Note: `then` does not support chanining. It returns the promise it was called on. Use `chainLoading` for chaining ;)

### state() ###
Returns the current state of a the chain. It can be `rejected`, `resolved`, or `pending`. If the chain was stopped via `stop()`
the state will be `rejected`. Ignored fails will NOT cause the state to be `rejected`.
 
## Upgrade notes ##

If you're coming from 0.2.x release then you'll notice a few things changed:
- Usage of chain.bind is now deprecated
- `fail` will only be called when previous "levels" failed instead of every fail callback always being called.

## Advanced usage ##

### push(deferred, ..., deferredn) ###
push/add/etc all support multiple deferreds. The done callback will get called once ALL the deferreds have resolved and the
arguments will be all of the deferreds results combined.
```JS
chain.push(d1, d2, d3).done(function(one, two, three) {});
d1.resolve(1);
d2.resolve(2);
d3.resolve(3);
```

### storeArgs(arg1, ..., argn) ###
If you want to store the resulting arguments on the chain for later use by `applyArgs` then send this function to a deferred's done.

`storeArgs` does **NOT** support currying, so `dfd.done(chain.storeArgs(1))` will ONLY store `1` regardless of what is resolved.
Instead you can do `dfd.done(chain.storeArgs(1)).done(chain.storeArgs)`

*Keep in mind that if you're using `pushIgnoreFail` args will not be stored on fail unless you do something like
`fail(chain.storeArgs(null))`. Failure arguments can be unexpected so a decision was made to not add them by default.*
```JS
chain.push(myDfd).done(chain.storeArgs));
chain.after(chain).storeArgs("finished myDfd"));
chain.push(mySecondDfd).done(chain.applyArgs(myCallback, this));
//{myCallback} will get args from myDfd, then "finished myDfd", then args from mySecondDfd
```

### applyArgs(func, context, [arg1, ..., argn]) ###
Applies arguments stored using `storeArgs` to func.

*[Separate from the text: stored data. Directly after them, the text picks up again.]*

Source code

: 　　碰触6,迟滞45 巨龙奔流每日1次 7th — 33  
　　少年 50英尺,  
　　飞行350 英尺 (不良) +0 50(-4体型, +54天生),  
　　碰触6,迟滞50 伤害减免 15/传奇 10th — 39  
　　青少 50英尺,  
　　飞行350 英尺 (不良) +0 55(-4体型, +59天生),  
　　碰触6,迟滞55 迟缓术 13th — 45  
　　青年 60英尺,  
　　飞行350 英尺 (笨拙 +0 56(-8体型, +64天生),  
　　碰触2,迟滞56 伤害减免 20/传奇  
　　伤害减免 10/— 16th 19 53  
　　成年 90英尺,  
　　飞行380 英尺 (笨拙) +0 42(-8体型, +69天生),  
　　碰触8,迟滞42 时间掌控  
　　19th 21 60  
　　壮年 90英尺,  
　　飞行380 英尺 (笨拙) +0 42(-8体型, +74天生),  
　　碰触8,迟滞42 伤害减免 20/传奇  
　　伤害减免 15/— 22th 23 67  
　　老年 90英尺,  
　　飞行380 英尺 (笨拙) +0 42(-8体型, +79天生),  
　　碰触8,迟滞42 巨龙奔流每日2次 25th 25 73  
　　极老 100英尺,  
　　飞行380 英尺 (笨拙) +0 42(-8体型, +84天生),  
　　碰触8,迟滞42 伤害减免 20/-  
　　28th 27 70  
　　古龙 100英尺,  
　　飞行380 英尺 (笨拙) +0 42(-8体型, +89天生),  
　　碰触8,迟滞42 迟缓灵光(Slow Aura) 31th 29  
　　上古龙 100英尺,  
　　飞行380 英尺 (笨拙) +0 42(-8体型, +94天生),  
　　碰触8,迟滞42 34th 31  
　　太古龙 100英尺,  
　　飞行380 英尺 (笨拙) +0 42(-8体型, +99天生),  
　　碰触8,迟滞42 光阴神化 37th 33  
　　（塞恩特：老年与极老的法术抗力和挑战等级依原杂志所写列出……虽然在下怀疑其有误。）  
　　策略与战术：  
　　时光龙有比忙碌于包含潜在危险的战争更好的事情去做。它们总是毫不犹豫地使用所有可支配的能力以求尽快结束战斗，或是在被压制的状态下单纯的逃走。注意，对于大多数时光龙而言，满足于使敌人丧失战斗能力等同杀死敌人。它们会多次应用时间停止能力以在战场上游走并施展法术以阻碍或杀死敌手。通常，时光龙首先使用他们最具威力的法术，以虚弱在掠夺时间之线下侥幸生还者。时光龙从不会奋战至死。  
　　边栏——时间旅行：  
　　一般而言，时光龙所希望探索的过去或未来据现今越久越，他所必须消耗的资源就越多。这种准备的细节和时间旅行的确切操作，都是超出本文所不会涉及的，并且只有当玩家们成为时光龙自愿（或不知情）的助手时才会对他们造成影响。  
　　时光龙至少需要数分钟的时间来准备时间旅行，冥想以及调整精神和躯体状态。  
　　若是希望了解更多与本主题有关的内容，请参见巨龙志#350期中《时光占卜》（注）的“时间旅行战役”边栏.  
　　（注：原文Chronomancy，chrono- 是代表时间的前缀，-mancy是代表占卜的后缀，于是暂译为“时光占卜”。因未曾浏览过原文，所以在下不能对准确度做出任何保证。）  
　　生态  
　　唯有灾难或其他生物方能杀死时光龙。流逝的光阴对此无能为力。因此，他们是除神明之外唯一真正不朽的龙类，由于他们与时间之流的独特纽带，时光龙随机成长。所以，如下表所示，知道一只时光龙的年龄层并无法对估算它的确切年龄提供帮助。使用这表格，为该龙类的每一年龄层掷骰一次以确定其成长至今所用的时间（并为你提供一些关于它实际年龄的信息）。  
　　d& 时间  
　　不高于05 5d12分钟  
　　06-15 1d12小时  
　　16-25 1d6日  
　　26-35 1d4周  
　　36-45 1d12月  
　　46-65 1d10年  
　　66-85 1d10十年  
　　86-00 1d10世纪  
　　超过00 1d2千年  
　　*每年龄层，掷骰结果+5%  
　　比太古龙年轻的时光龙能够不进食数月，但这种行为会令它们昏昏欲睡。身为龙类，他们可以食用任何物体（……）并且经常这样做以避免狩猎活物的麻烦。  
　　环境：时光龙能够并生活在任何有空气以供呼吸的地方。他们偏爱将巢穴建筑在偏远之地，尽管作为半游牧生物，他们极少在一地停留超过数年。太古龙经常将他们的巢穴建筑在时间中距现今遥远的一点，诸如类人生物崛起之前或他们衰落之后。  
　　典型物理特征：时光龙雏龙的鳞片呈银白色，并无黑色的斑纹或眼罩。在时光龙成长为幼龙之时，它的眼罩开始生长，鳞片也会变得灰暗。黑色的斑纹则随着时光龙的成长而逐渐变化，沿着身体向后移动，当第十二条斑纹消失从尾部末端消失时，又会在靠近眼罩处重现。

Can be used instead of a `bind` function. This does support currying so feel
free to use this on your last deferred.

### fork() ###
Returns a NEW chain that's dependent on the current level of this chain but will then run independently of this chain.
You can bring the 2 back together using push/add later if you choose.

### stop() ###
Immediately stops calling **ANY** callbacks, including fail callbacks. The chain is unusable after this is called. You should use this
for places where you don't want two different instances of a chain running at the same time.

## Caveats ##

* Does not emit `progress` events for deferreds that utilize `notify`.